F W Boreham’s close relationship with his mother and his deep appreciation of his wife went a long way towards explaining the many articles and references he wrote in affirming the contribution of women to society.[1] His Mothers’ Day editorials gave him a regular opportunity to extol the values of motherhood and the attributes of women.[2] He wrote on “the ethics of feminine charm”,[3] “the beauty of women”[4] and “womanly intuition”.[5]
Many of Boreham’s articles on women depicted their primary role as being in the home, as was his own wife, commonly referred to in his writings as “the mistress of the manse” and “the heart and soul of his home”.[6] These editorials, which portrayed women as the “colonial helpmate”,[7] were illustrated by the wives, sisters or mothers of significant writers and statesmen and recognized the debt of men to women in their hidden influence as “wirepuller”,[8] “first mate” or “right hand man”.[9]
Boreham’s editorials also focused on the contribution that women might make to society in their own right and in a public role. At a time when many Australian clergy were preoccupied with issues of intemperance, impurity and gambling,[10] it is heartening to read Boreham’s timely calls to remember “the women of the war”[11] and to draw attention to the plight of deserted women.[12] While Boreham did not make any specific responses to feminism in different spheres of society, he was attuned to the way that by the 1920s Australian culture had become “feminized”.[13] He observed this change in the growing electoral power of women as they had been granted suffrage in the last decade of the nineteenth century and in their exercise of political power.[14] Women’s suffrage was instrumental in achieving a number of what Boreham considered worthy goals: temperance, laws against gambling, control of prostitution, an increase in the age of consent and prevention of domestic violence.[15] Boreham was encouraging of the changing role of women, as he discussed the effects of “the emergence of women in public life”.[16] These moves initially had been fostered by the Women’s Christian Temperance Union (founded in 1882) and later encouraged by the establishment of the Housewives’ Progressive Association in 1917 and the recommendations from the Conference of the Australian Federation of Women Voters (especially those in 1921 and 1924).[17] Others like Edith Cowan, who became the first woman to enter federal parliament in 1921, indicated that the mood was changing.
Boreham’s loudest calls for the equality of women came through his numerous biographical editorials, particularly those about women writers.
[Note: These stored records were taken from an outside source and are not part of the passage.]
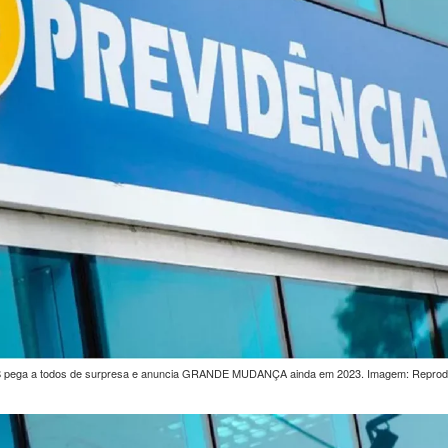
 pega a todos de surpresa e anuncia GRANDE MUDANÇA ainda em 2023. Imagem: Repro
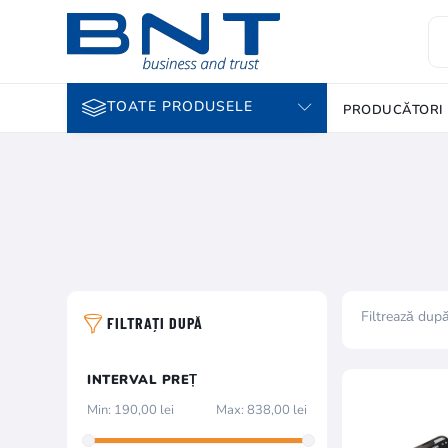
TOATE PRODUSELE
PRODUCĂTORI
Filtrează dup
FILTRAȚI DUPĂ
INTERVAL PREȚ
Min:
190,00 lei
Max:
838,00 lei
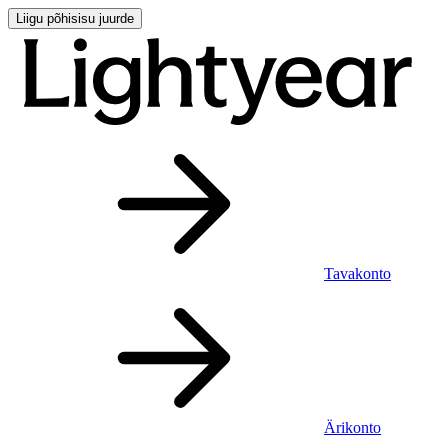
Liigu põhisisu juurde
Tavakonto
Ärikonto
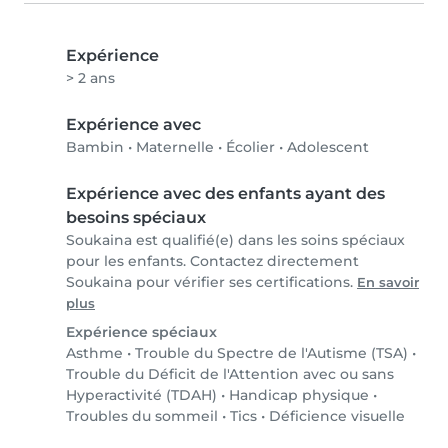
Expérience
> 2 ans
Expérience avec
Bambin
•
Maternelle
•
Écolier
•
Adolescent
Expérience avec des enfants ayant des
besoins spéciaux
Soukaina est qualifié(e) dans les soins spéciaux
pour les enfants. Contactez directement
Soukaina pour vérifier ses certifications.
En savoir
plus
Expérience spéciaux
Asthme
•
Trouble du Spectre de l'Autisme (TSA)
•
Trouble du Déficit de l'Attention avec ou sans
Hyperactivité (TDAH)
•
Handicap physique
•
Troubles du sommeil
•
Tics
•
Déficience visuelle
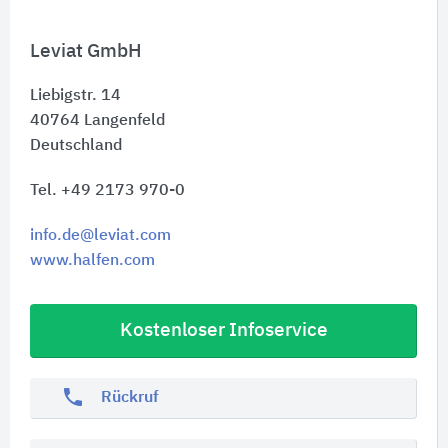
Leviat GmbH
Liebigstr. 14
40764
Langenfeld
Deutschland
Tel. +49 2173 970-0
info.de@leviat.com
www.halfen.com
Kostenloser Infoservice
phone
Rückruf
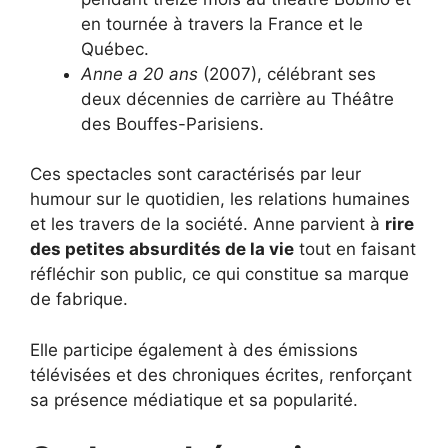
en tournée à travers la France et le
Québec.
Anne a 20 ans
(2007), célébrant ses
deux décennies de carrière au Théâtre
des Bouffes-Parisiens.
Ces spectacles sont caractérisés par leur
humour sur le quotidien, les relations humaines
et les travers de la société. Anne parvient à
rire
des petites absurdités de la vie
tout en faisant
réfléchir son public, ce qui constitue sa marque
de fabrique.
Elle participe également à des émissions
télévisées et des chroniques écrites, renforçant
sa présence médiatique et sa popularité.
Focusing on writers drawn from the Victorian era, Boreham highlighted the suspicion and distrust in which “publishers fought shy of petticoats”[18] and ridiculed the prejudice that compelled women to write anonymously.[19] In a variety of stories highlighting the courageous leadership of Queen Victoria[20] and Catherine Booth,[21] the justice of Elizabeth Fry[22] and Josephine Butler,[23] the compassion of Florence Nightingale[24] and the generosity of the Countess of Huntingdon,[25] Boreham sought to inspire women to seek political leadership, to fight for justice and to ‘make the most of themselves’.
Geoff Pound
Image: Renoir's Young Women Talking
[1] The survey (referred to earlier in this chapter), undertaken by the author, from a sample of sixty-eight biographical editorials drawn from the 1940s and 1950s revealed that ten percent of Boreham’s editorials focussed on women.
[2] Boreham, Mercury, 7 May 1932.
[3] Boreham, Mercury, 24 October 1931.
[4] Boreham, Mercury, 14 August 1954.
[5] Boreham, Mercury, 7 May 1932.
[6] Crago, The story of F W Boreham, 75.
[7] This term is from Patricia Grimshaw, ‘Only the chains have changed’, in Staining the wattle: A people’s history of Australia, eds. Verity Burgmann and Jenny Lee (Ringwood, Vic.: Penguin, 1988), 77.
[8] Boreham, Mercury, 19 May 1934.
[9] Boreham, Mercury, 13 August 1949.
[10] Michael McKernan, Australian churches at war: Attitudes and activities of the major churches 1914-1918 (Sydney: Catholic Theological Faculty and Australian War Memorial, 1980), 2.
[11] Boreham, Mercury, 30 November 1918.
[12] Boreham, Mercury, 29 June 1914.
[13] Marilyn Lake, ‘The politics of respectability: Identifying the masculinist context’, Historical Studies 22 (4 1986): 129-130.
[14] Boreham, Mercury, 3 March 1916.
[15] S Macintyre, A concise history of Australia (Cambridge: Cambridge University Press, 1999), 134.
[16] Boreham, Mercury, 31 May 1924.
[17] Clark, A history of Australia vol. vi, 231-232.
[18] Boreham, Mercury, 11 November 1944.
[19] Boreham, Mercury, 27 April 1946.
[20] Boreham, Mercury, 24 May 1952.
[21] Boreham, Mercury, 4 October 1947.
[22] Boreham, Mercury, 12 October 1946.
[23] Boreham, Mercury, 13 April 1946.
[24] Boreham, Mercury, 18 August 1945.
[25] Boreham, Mercury, 18 June 1949.